Charlotte Cundall is a grade V para dressage rider. She is among the nominated entries list from which the British squad will be selected for the Tokyo Paralympics later this month with her top ride, LJT Simply Red. She grew up with horses and has evented up to CCI4*, point-to-pointed and rode a winner under Rules. Charlotte sustained two serious spinal injuries in separate falls, leading to four years away from the saddle. In 2014, she made her return and is now competing in para and able-bodied dressage.
H&H catches up with her at the NAF Five Star Winter Dressage Championships...
It’s always lovely to come down to the NAF Five Star Winter Championships and to fly the para flag. There’s quite a few paras competing this week – Amanda Shirtcliffe, Laura Scott, Erin Orford and Joanne Dagley-Cleworth are among those on the startlist. It’s really good for the sport that there’s lots of paras competing here in the able bodied championships.
I’ve had a really good week – I’m pleased with the boys, LJT Simply Red (“Red”) and FJ Veyron, owned by the Veyron Partnership, and it’s fantastic to be here. With next week’s CPEDI in mind, I used it not as a training show, but as preparation to get in the arena ahead of a big week next week. Luckily for me, my classes were early in the week, so we can head home and they can have some field time ready for next week. It’s been perfect for my preparation as well. I know it definitely works best for me to get in the arena. It sharpens me up and then I feel prepped.
It’s so lovely to be back out and have some form of normality. The talk in the lorry park is how nice it is to see trade stands again! There’s loads of horses here and people are pleased to back out. I think it’s an interesting show because a lot of the horses qualified a long time ago for the levels they are competing at here. So actually, they have probably gone up two levels in their training. I think there’s been some really smart performances, as a lot of horses are competing at a level below where they are now training. There have been some seriously smart performances. I had a spy of the Prestige Italia novice gold on Tuesday morning and there were some lovely horses in that.
I think lockdown made us all reassess a few things and look at things in a different way. I’m very fortunate that the horses are at home, so I was in a very lucky position that I could just carry on, of course while being very careful.
Certainly with Red, maybe having that extra year helped him and we did do things slightly differently. We added quite a bit of in-hand work, went right back to basics, because we just didn’t have the pressure of having to compete every week. That meant we could strip back, address a few things and then find out the root of the problem, rather than patching it up.
‘I wouldn’t change anything for the world’
I’m not going to lie, I did shed a tear when I heard I had made the British nominated entries list for the Tokyo Paralympics with Red. It’s a dream come true. It really is. It was my little dream to get on the list, but you know, dreams don’t always come true and it’s nice when they do.
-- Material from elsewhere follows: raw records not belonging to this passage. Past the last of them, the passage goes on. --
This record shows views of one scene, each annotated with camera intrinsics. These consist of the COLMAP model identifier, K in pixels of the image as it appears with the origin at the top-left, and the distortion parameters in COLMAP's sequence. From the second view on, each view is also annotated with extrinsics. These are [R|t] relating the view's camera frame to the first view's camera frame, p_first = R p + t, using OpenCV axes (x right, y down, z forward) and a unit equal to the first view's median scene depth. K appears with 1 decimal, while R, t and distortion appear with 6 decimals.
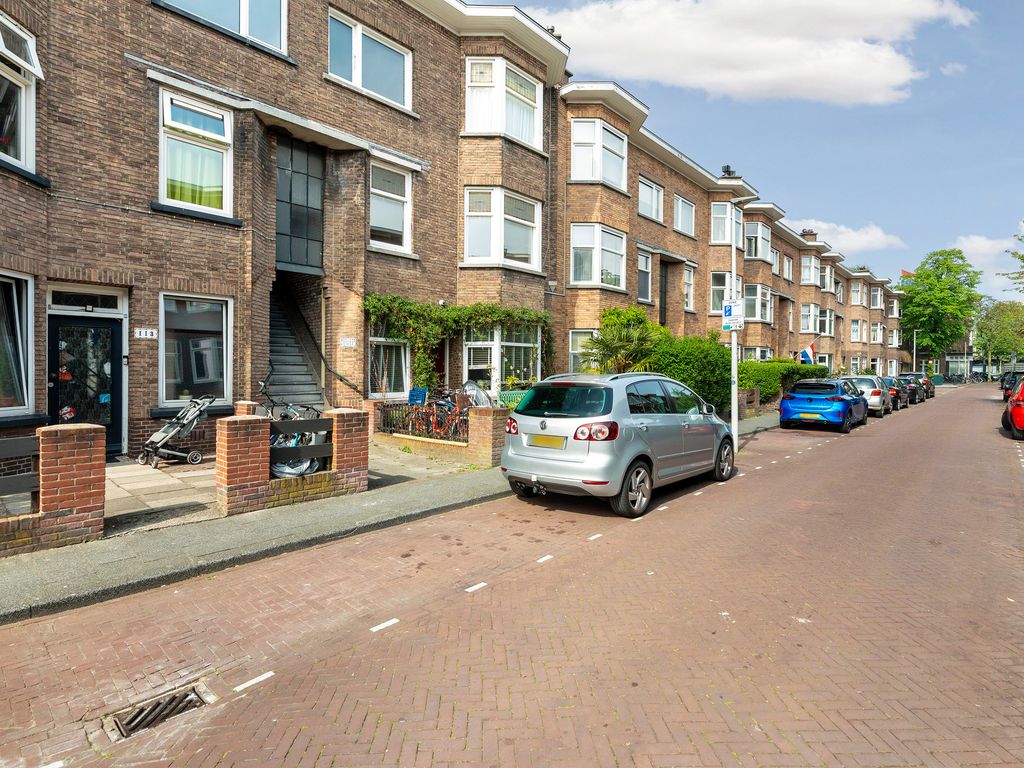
lens RADIAL K [[540.0, 0, 513.5], [0, 540.0, 379.2], [0, 0, 1]] dist [-0.003144, 0.000964]
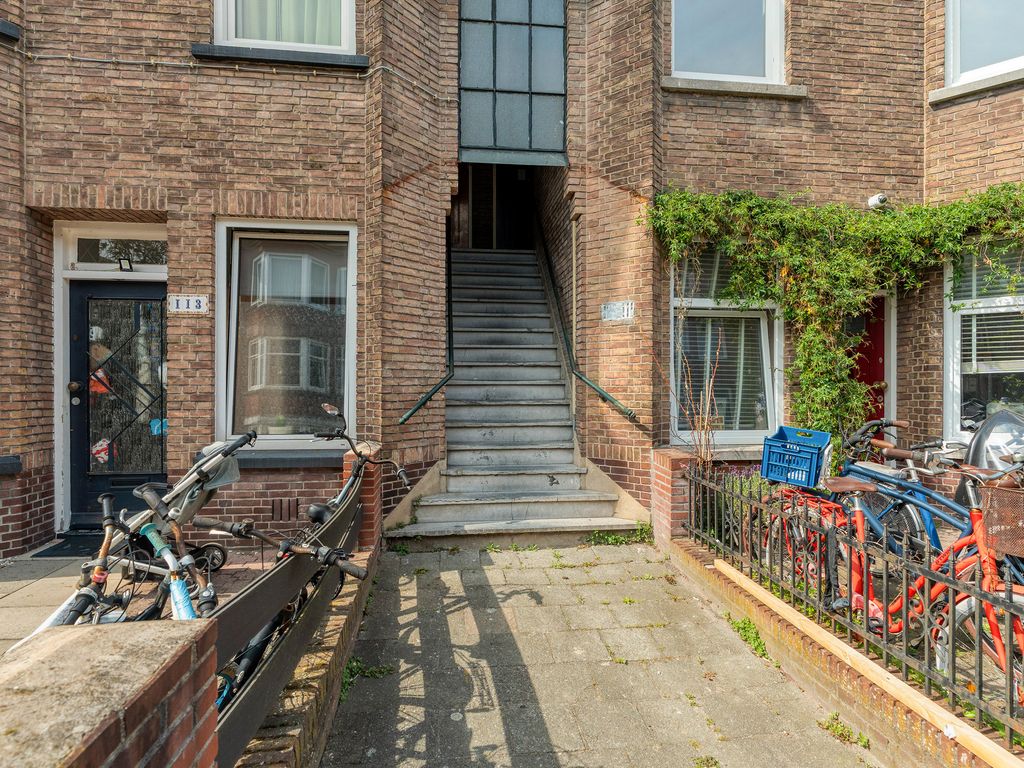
lens RADIAL K [[540.0, 0, 513.5], [0, 540.0, 379.2], [0, 0, 1]] dist [-0.003144, 0.000964]
pose [[0.754943, -0.007490, -0.655747, -0.107627], [-0.009903, 0.999691, -0.022819, -0.004624], [0.655715, 0.023721, 0.754636, 0.759120]]
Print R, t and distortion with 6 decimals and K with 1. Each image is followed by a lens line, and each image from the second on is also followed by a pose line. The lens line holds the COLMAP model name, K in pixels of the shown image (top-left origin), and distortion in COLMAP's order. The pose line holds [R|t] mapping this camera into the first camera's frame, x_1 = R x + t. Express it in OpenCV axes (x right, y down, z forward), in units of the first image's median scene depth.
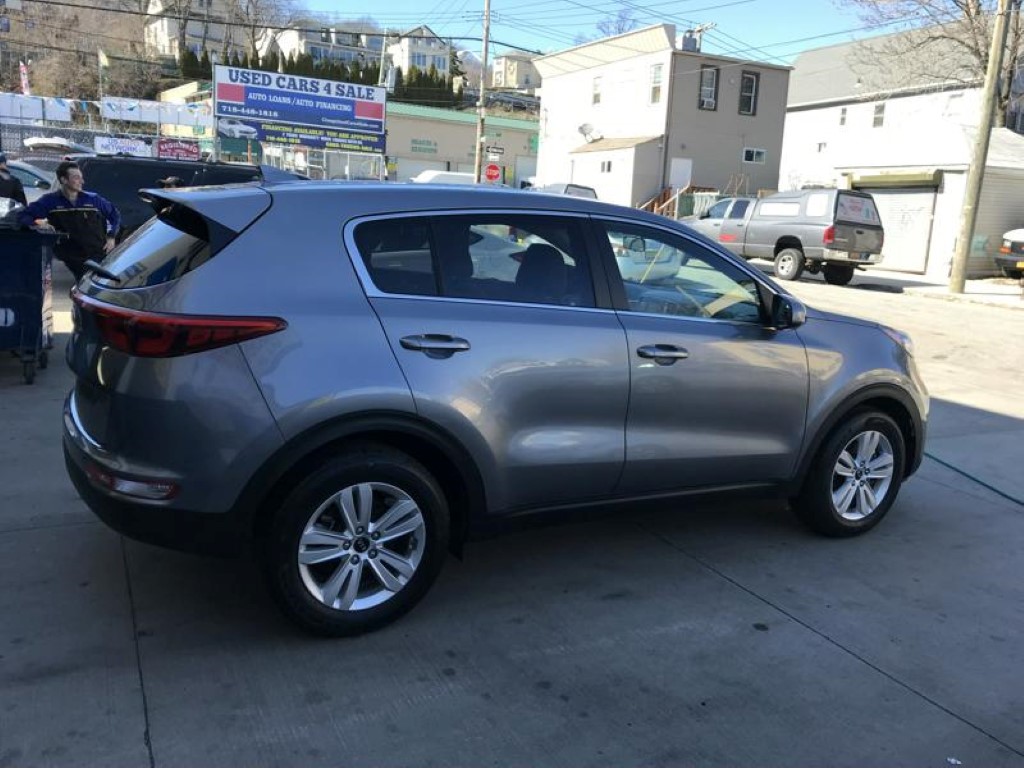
lens RADIAL K [[834.2, 0, 500.9], [0, 834.2, 405.1], [0, 0, 1]] dist [0.015144, 0.002985]
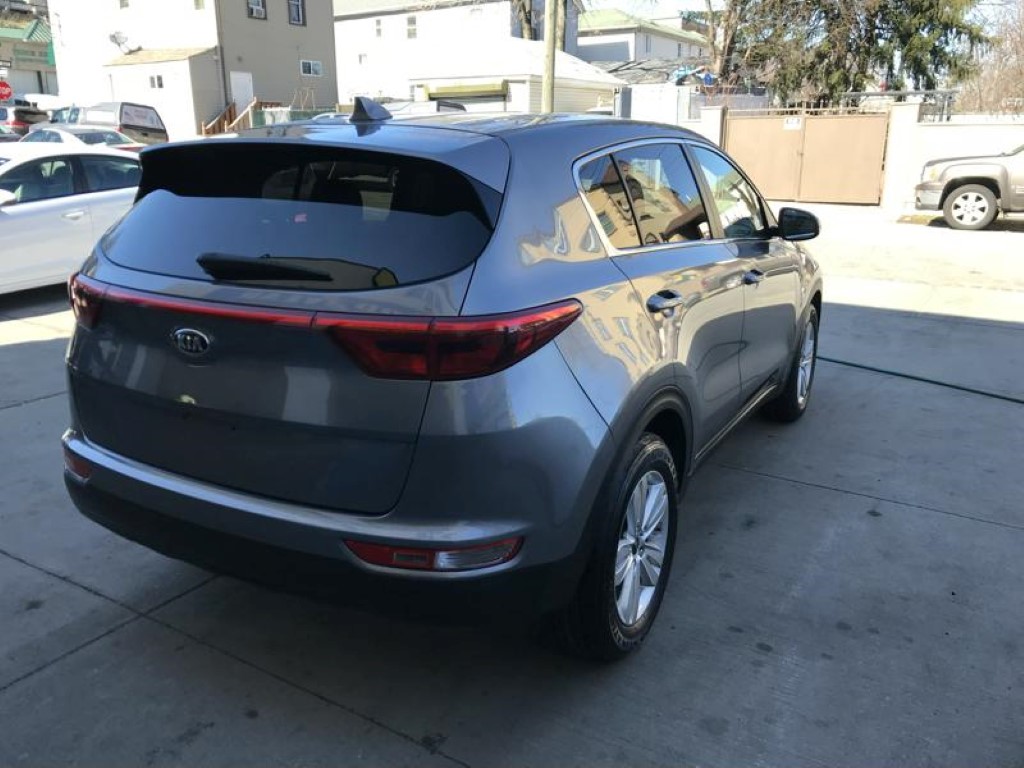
lens RADIAL K [[834.2, 0, 513.8], [0, 834.2, 389.4], [0, 0, 1]] dist [0.015144, 0.002985]
pose [[0.853716, -0.199035, 0.481200, -0.049475], [0.161257, 0.979696, 0.119130, -0.008530], [-0.495141, -0.024106, 0.868478, 0.023845]]
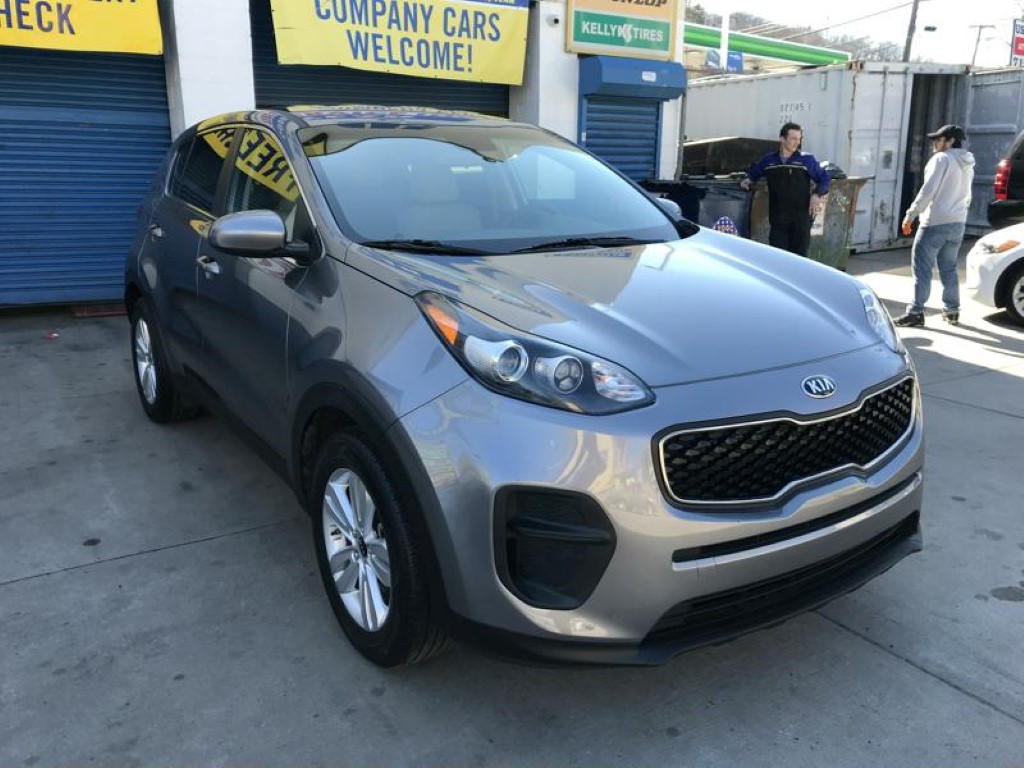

We’ve worked really hard and it’s been quite a journey from 11 years ago when I galloped around what was the three-star, now four-star, eventing here at Hartpury
If somebody had said then what would be happening now, I would have never believed it. I wouldn’t change anything for the world. I’ve got two lovely horses, some fantastic owners and supporters, so to actually be able to get recognised and make it onto a list with those calibre of riders, I’m very humbled and very honoured to be amongst them.
Red is owned by the Lady Joseph Trust and I’m hugely grateful to them for allowing me to ride him. I’ve had him three years and absolutely adore him. We’ve been on such a journey together. To make it onto the list with him when we’ve been through everything and learning to be a partnership is amazing. He’s now becoming quite consistent and he’s gaining expression. He’s a cheeky chappy – so adorable and so affectionate. He’s like a little pet Labrador, he is such a softy. Early on, mistakes would creep in – just the odd little thing, nothing dramatic – there was just always something that would just stop it being that great mark. I always knew he was so talented and I always knew there was a big mark in there. It’s just really come together over the past few shows.